They're All Carers - I'm Just an Idiot

As I write we are coming towards the end of carers' week 2014. Hopefully you will have been caught up in the influx of data being spread your way about how much carers save the economy each year (about £119bn - you're welcome) and heard some stories from carers about what they do and how they manage.

As I write we are coming towards the end of carers' week 2014. Hopefully you will have been caught up in the influx of data being spread your way about how much carers save the economy each year (about £119bn - you're welcome) and heard some stories from carers about what they do and how they manage. With any luck you will have picked up on what a vital job they do and got an idea of the respect they deserve. Well not me, I'm afraid. I do that job and it is important, but I can't help thinking that compared to everyone else I'm just an incompetent.

Take medication. I know carers who are as fluent as pharmacists, which sounds better than it reads. They seem to know all about which medicines are which, what they do and how to say them. I can barely keep up with what my wife is taking now. Occasionally I stop myself in the middle of filling up her pill pot, stricken with the panicky belief that there aren't enough boxes, and that I must have forgotten to request a repeat prescription for something. I look through the various little tablets and try to remember what they're for and whether there isn't a job that one of them should be doing that isn't being done.

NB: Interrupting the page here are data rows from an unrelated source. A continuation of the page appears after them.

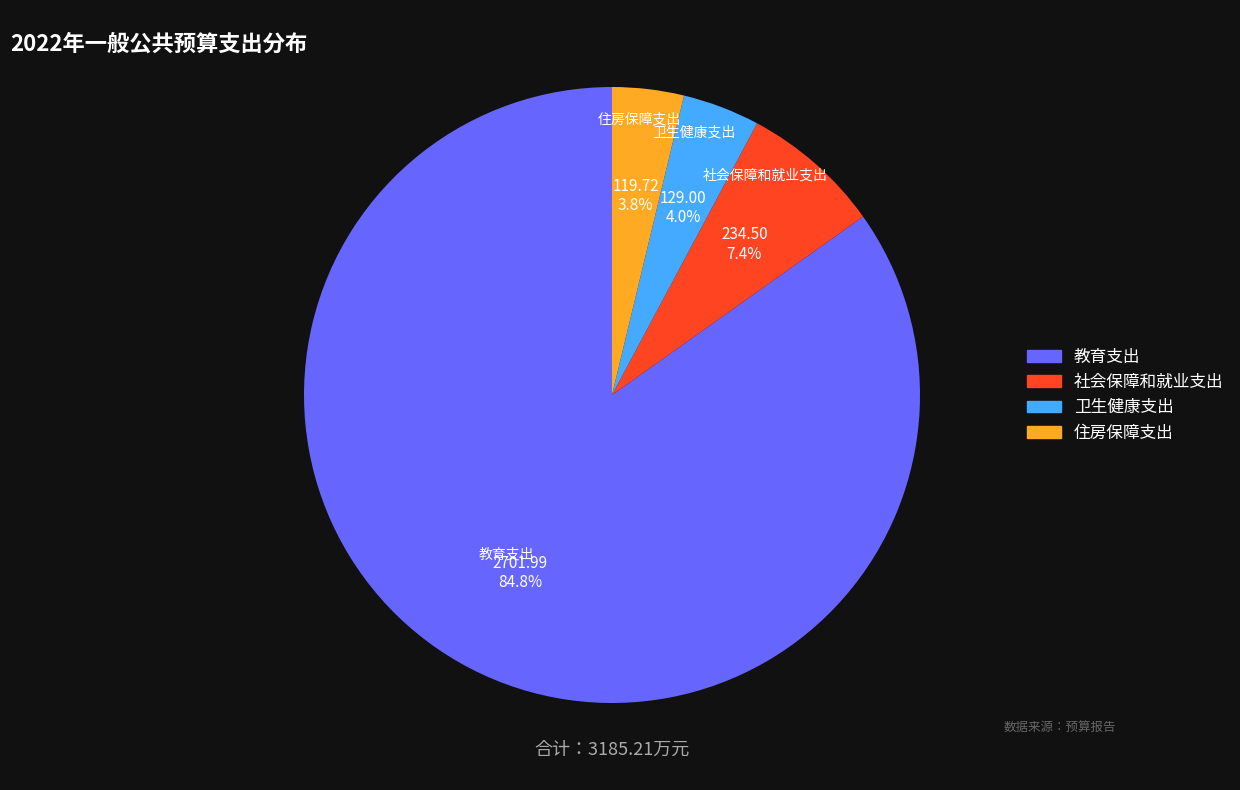

Combined, do 住房保障支出 and 卫生健康支出 account for over 50%?

No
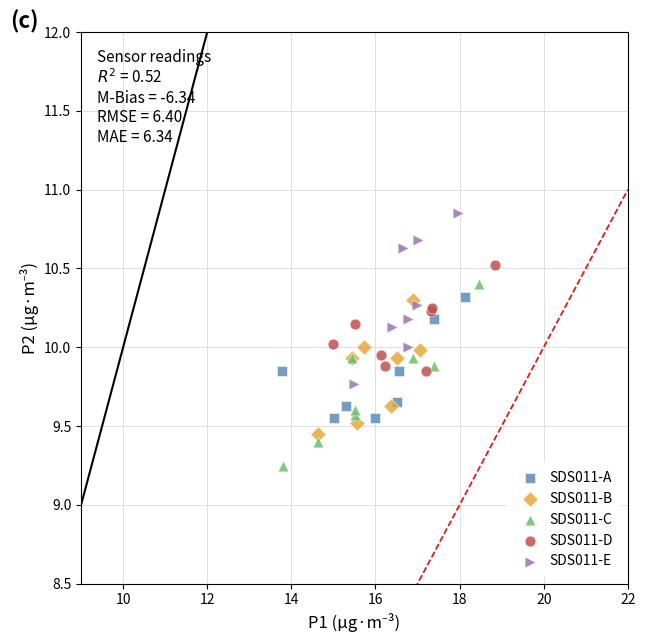

Which series reaches the minimum Y coordinate?

SDS011-C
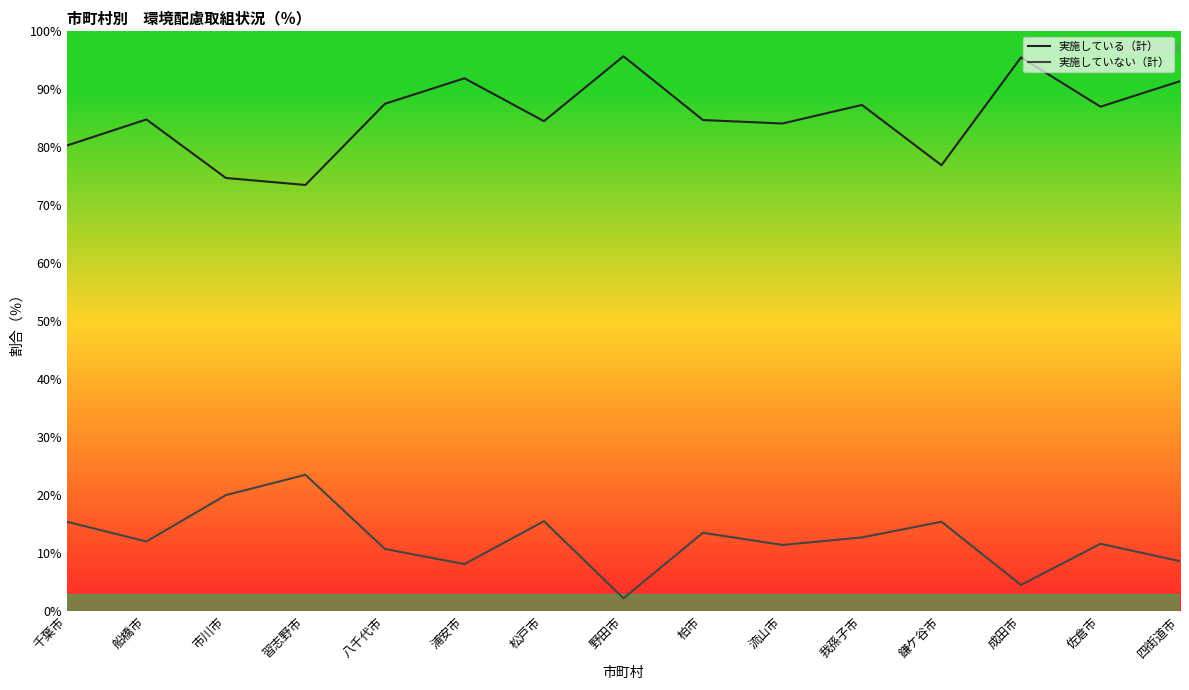

The 実施していない（計） series shows 2.8 at 八千代市. True or false?

False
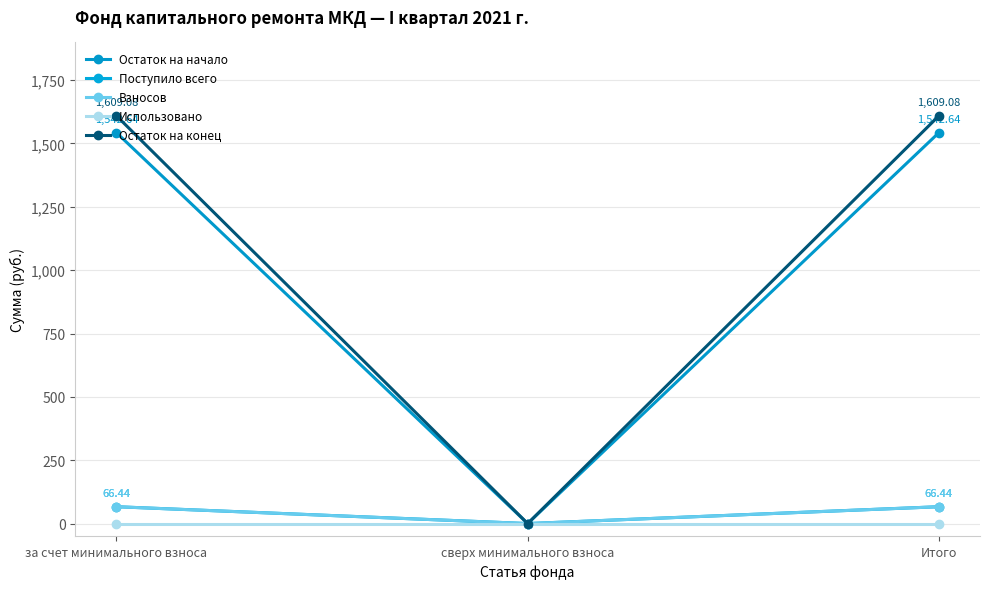

Does the chart have visible grid lines?

Yes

I should probably read up on the subject. Yeah, I bet that's what the others all do. I'll have a hunt around and find book on medication that I can browse through after I've finished that A&E Nurses Guide to Pain Relief and perhaps have another quick flick through the book I read from cover to cover on a condition it turns out she hasn't actually got. From time to time I will weaken and read the information in the leaflet that comes with the tablets, a choice I almost always regret. It turns out that berriflytozerade is usually given to corpses post-mortem to prevent their lungs collapsing, or used as a powerful sedative for elephants, and says 'do not take unless you are eight months pregnant or sitting in an oxygen tent'.

Then there's the psychological stuff. Plenty of people with disabilities don't have a specific mental health problem, but they all have to deal with the impact of being disabled. The sense of uselessness, the indignity of having to rely on another person for the most basic of jobs, the limited or complete inability to work for yourself. This augmented by the pain, or nausea, or sleeplessness or sundry other depressing maladies which afflict people who can't care for themselves makes a potent and challenging emotional cocktail. But never fear, madam, Captain Carer is here to save the day. I can soothe, mollify and console some of the time. I once spent an evening in A&E with my wife falteringly singing Monty Python's Eric the half a Bee to her in order to cheer her up. But sometimes I find a fragile, vulnerable and incapacitated wife a little annoying and I lose my temper. It must be all those undisturbed nights' sleep I'm getting, or the ability to relax in a comfortable chair without any part of me hurting at all. To be fair, telling a depressed person to 'stop being so miserable' must work sometimes mustn't it?

I really suck at this.

No matter, at least I can do the straightforward physical caring, can't I? I went on a course to show me how to guide a partially sighted person properly, and I spent a day wearing a pair of modified glasses which roughly mirrored the extent to which my wife can (and can't) see, so I am well on top of this. Or rather, I should be, but despite all of this guidance I'm still not. I put stuff back in the wrong place so she can't find it. I leave items of furniture which she can't see sticking out so she trips over them. She depends on me for these simple, basic things to give her some measure of independence and to enable her to move around her own home without harm and I can't even get that right.

The truth of course is that I could always do better, but there is an awful lot to get wrong and I am bound to go off course somewhere. But I also wonder how other carers view themselves. The rest of the world tells us, quite rightly, that we are good people doing an important and valuable job. For most, if not all, carers I suspect the truth is that what they are doing seems no more remarkable to them than raising a child would to a parent. To compare children to people with disabilities is somewhat patronising, but to both parents and carers the emotional bond is strong, the challenge they face is important and substantial, and the prospect of shirking is, usually, unthinkable. The challenge for them is to always do the best that they can. The challenge for us is to make sure they have every support they need in doing it.